### Task data
-*-

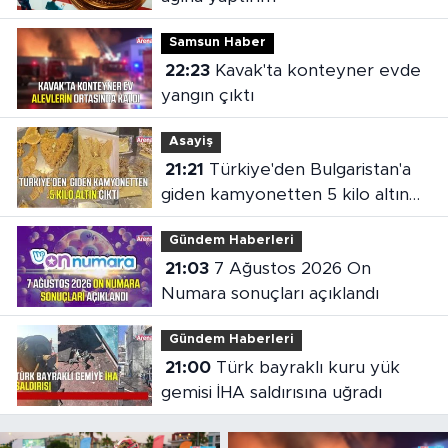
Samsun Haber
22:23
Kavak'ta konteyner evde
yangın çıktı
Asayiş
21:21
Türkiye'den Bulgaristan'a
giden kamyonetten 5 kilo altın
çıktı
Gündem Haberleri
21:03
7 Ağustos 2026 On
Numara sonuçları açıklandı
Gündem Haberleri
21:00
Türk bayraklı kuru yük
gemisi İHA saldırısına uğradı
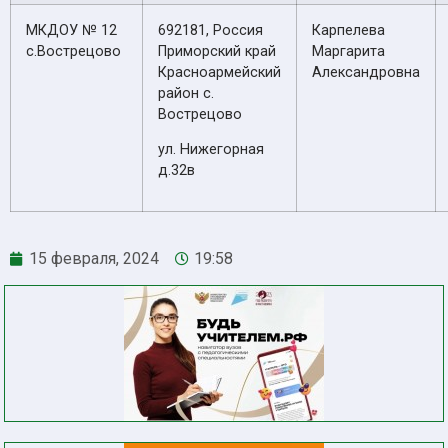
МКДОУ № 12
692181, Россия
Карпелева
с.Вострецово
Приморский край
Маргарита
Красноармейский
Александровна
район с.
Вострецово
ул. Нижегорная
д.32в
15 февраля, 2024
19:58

-*-

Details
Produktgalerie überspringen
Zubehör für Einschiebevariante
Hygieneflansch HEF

-*-

### Activity
Once the line with "Samsun Haber" is found in the data above, reproduce it and each line after it exactly, through the line with "692181, Россия". Omit the pictures.

### Response area
Samsun Haber
22:23
Kavak'ta konteyner evde
yangın çıktı
Asayiş
21:21
Türkiye'den Bulgaristan'a
giden kamyonetten 5 kilo altın
çıktı
Gündem Haberleri
21:03
7 Ağustos 2026 On
Numara sonuçları açıklandı
Gündem Haberleri
21:00
Türk bayraklı kuru yük
gemisi İHA saldırısına uğradı
МКДОУ № 12
692181, Россия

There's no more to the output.